When you're connected to the HSM device using ssh, run the following command to ensure the HSM is operational.

hsm show

The output should look like the image shown below:

Screenshot that shows the output from the hsm show command.

At this point, you've allocated all resources for a highly available, two HSM deployment and validated access and operational state. Any further configuration or testing involves more work with the HSM device itself. For this, you should follow the instructions in the Thales Luna 7 HSM Administration Guide chapter 7 to initialize the HSM and create partitions. All documentation and software are available directly from Thales for download once you're registered in the Thales customer support portal and have a Customer ID. Download Client Software version 7.2 to get all required components.
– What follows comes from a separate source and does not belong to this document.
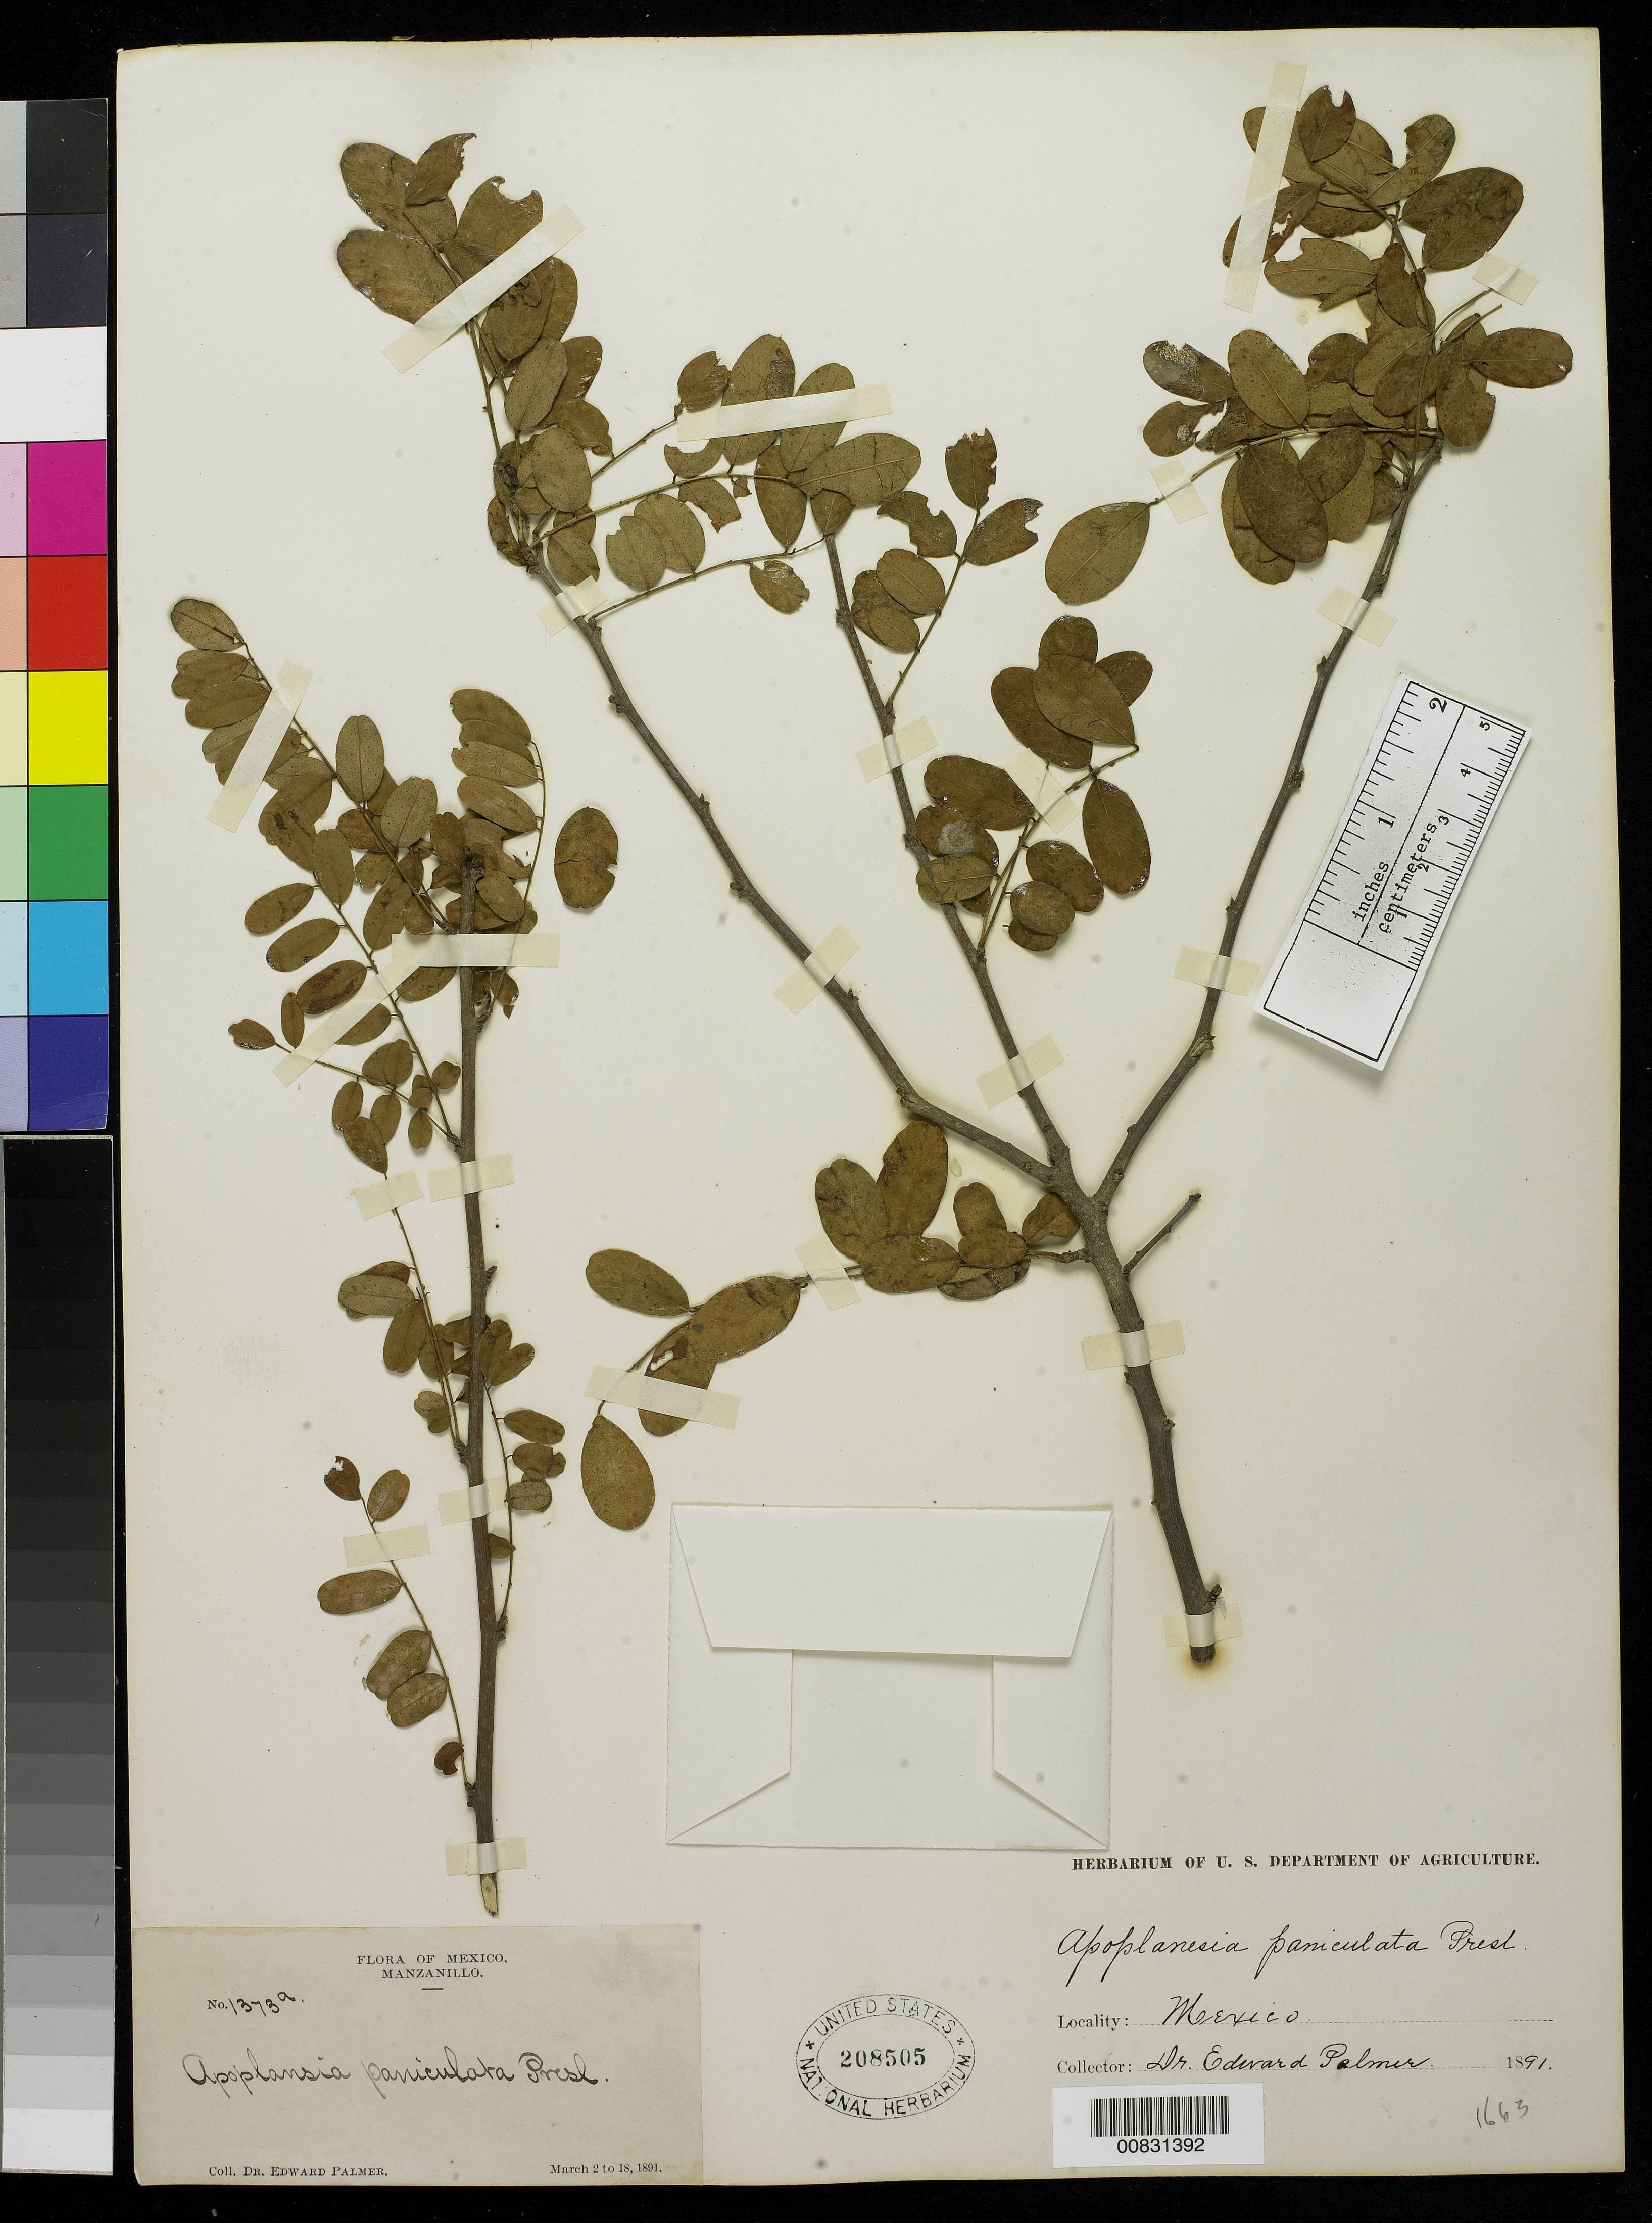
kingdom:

Delete or clean up resources

If you've finished with just the HSM device, then it can be deleted as a resource and returned to the free pool. The obvious concern when doing this is any sensitive customer data that is on the device. The best way to "zeroize" a device is to get the HSM admin password wrong three times (note: this is not appliance admin, it's the actual HSM admin). As a safety measure to protect key material, the device can't be deleted as an Azure resource until it is in the zeroized state.

Note

if you have issue with any Thales device configuration you should contact Thales customer support.
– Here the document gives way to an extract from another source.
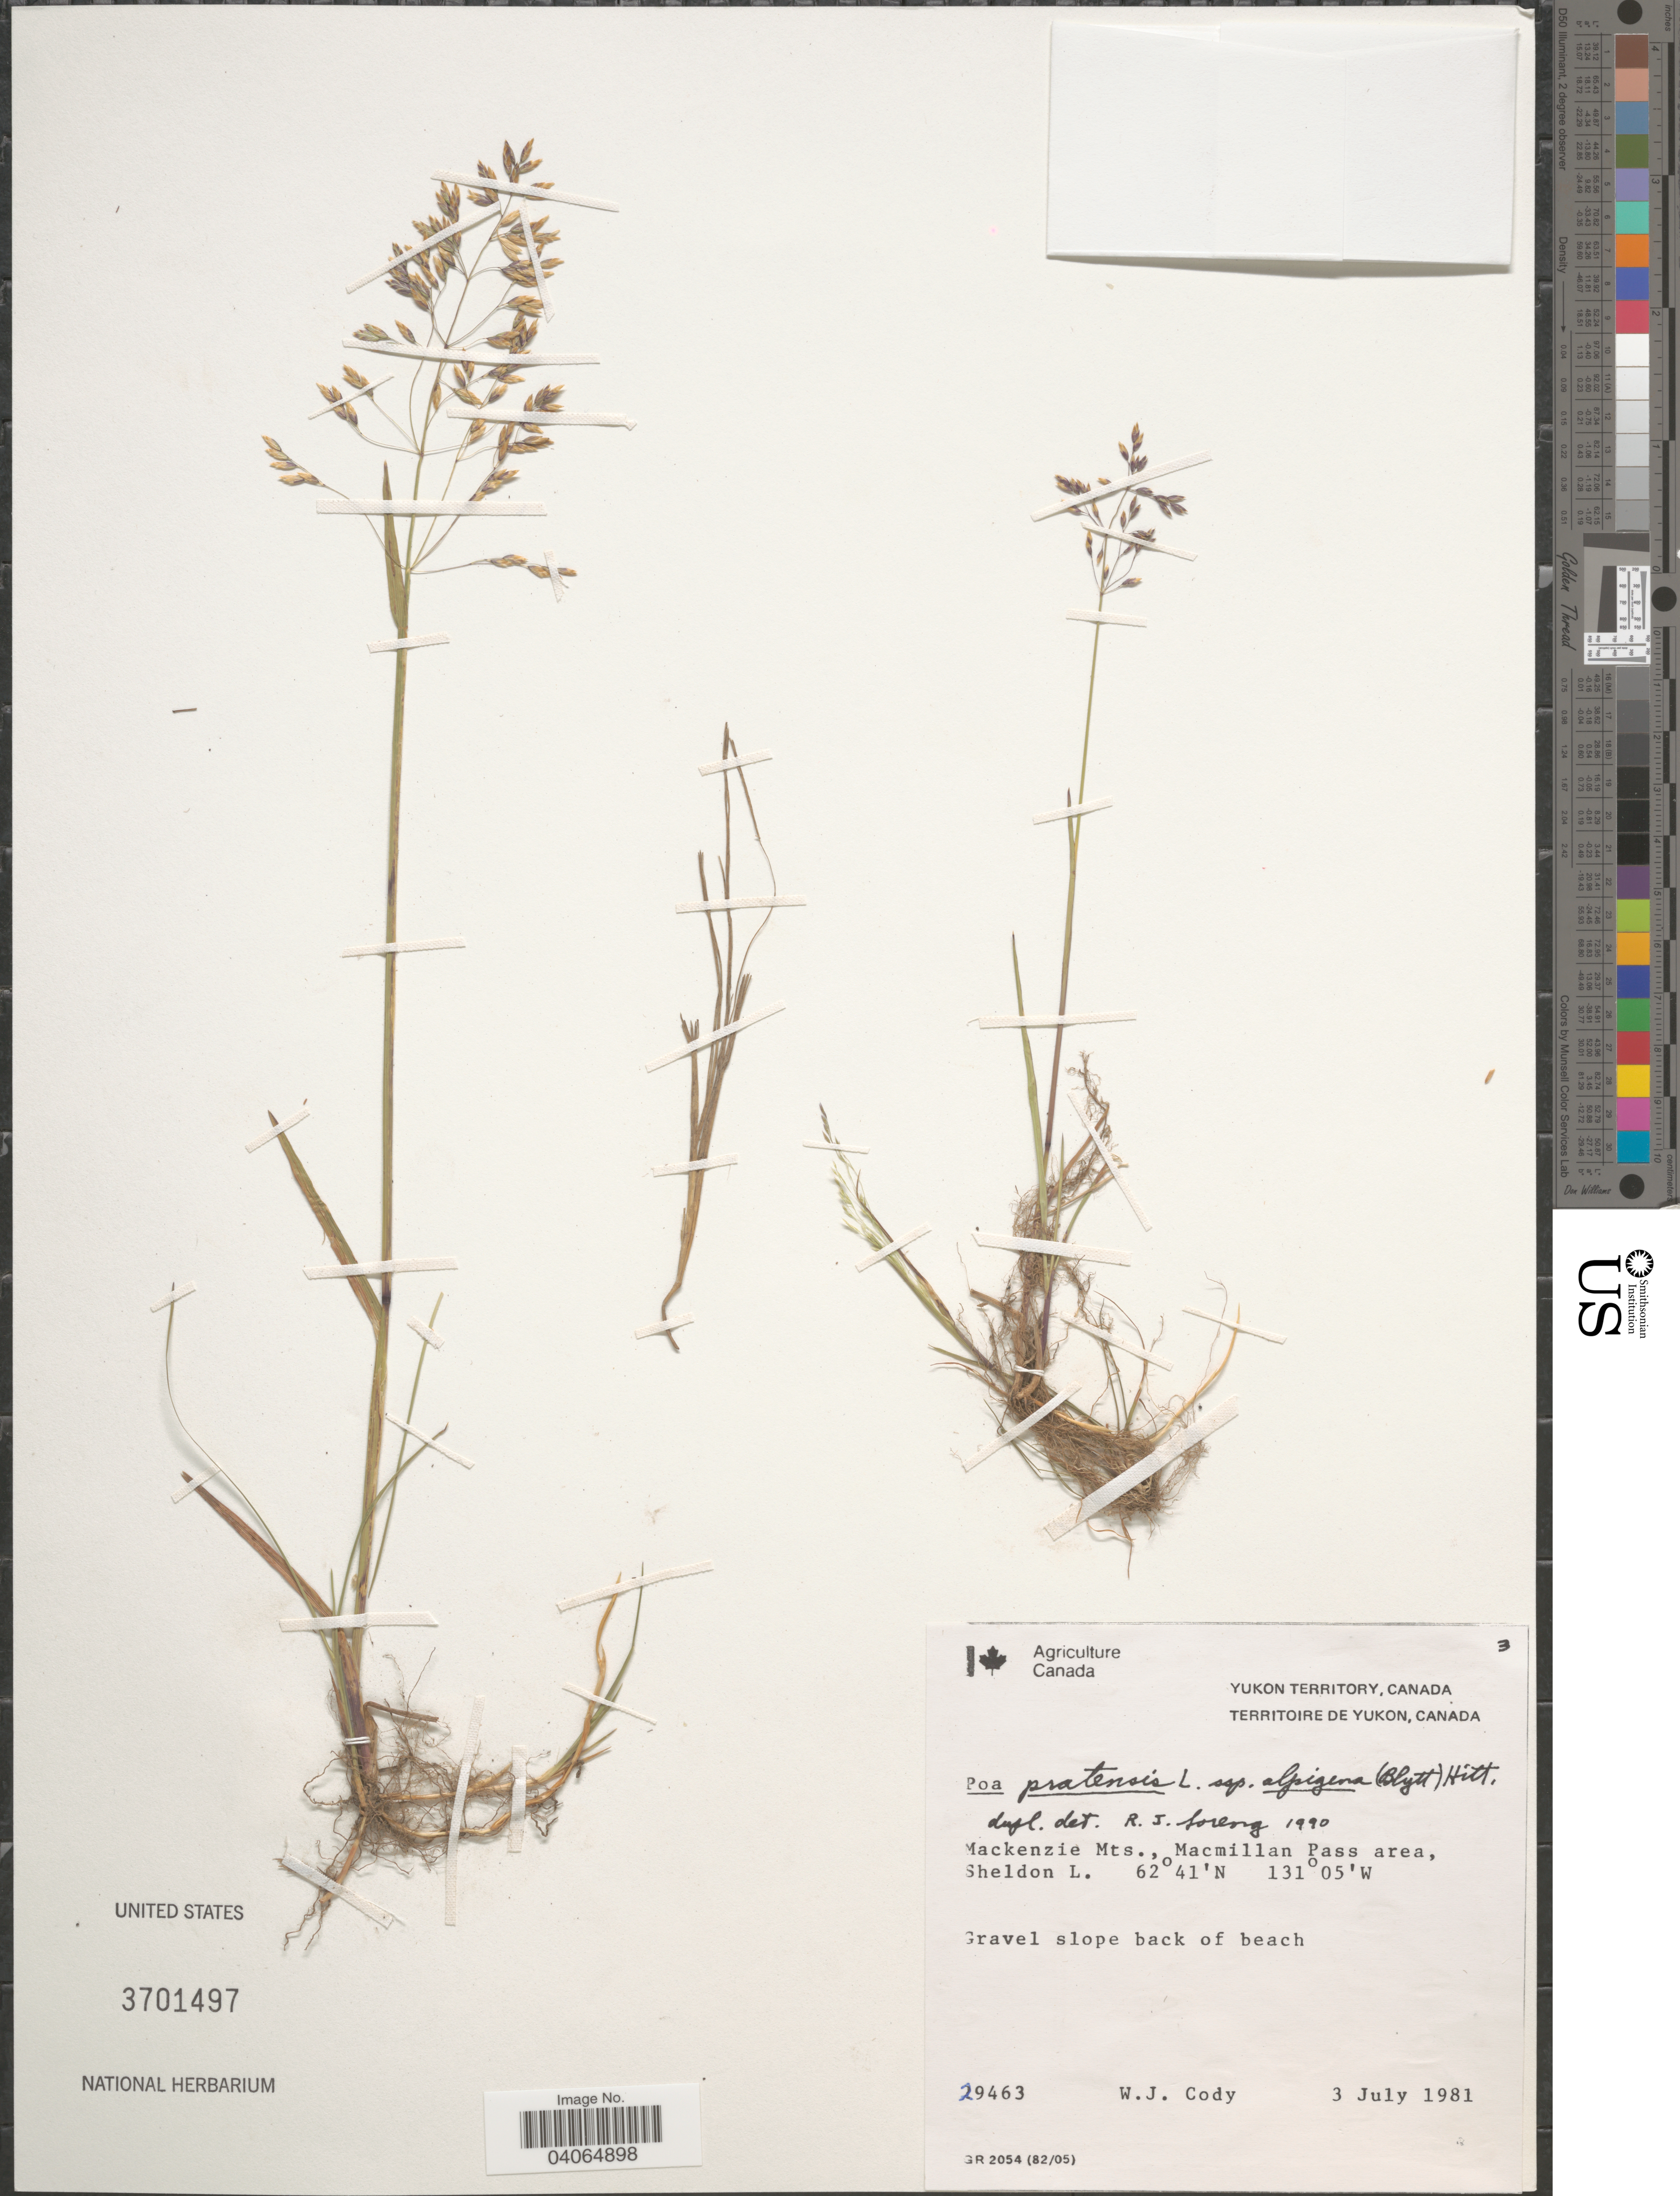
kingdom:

If you want to remove the HSM resource in Azure, you can use the following command replacing the "$" variables with your unique parameters:


$subid = (Get-AzContext).Subscription.Id
$resourceGroupName = "myRG" 
$resourceName = "HSMdeploy"  
Remove-AzResource -Resourceid /subscriptions/$subId/resourceGroups/$resourceGroupName/providers/Microsoft.HardwareSecurityModules/dedicatedHSMs/$resourceName 

Next steps

After completing the steps in the tutorial, Dedicated HSM resources are provisioned and available in your virtual network. You're now in a position to complement this deployment with more resources as required by your preferred deployment architecture. For more information on helping plan your deployment, see the Concepts documents. A design with two HSMs in a primary region addressing availability at the rack level, and two HSMs in a secondary region addressing regional availability is recommended. The template file used in this tutorial can easily be used as a basis for a two HSM deployment but needs to have its parameters modified to meet your requirements.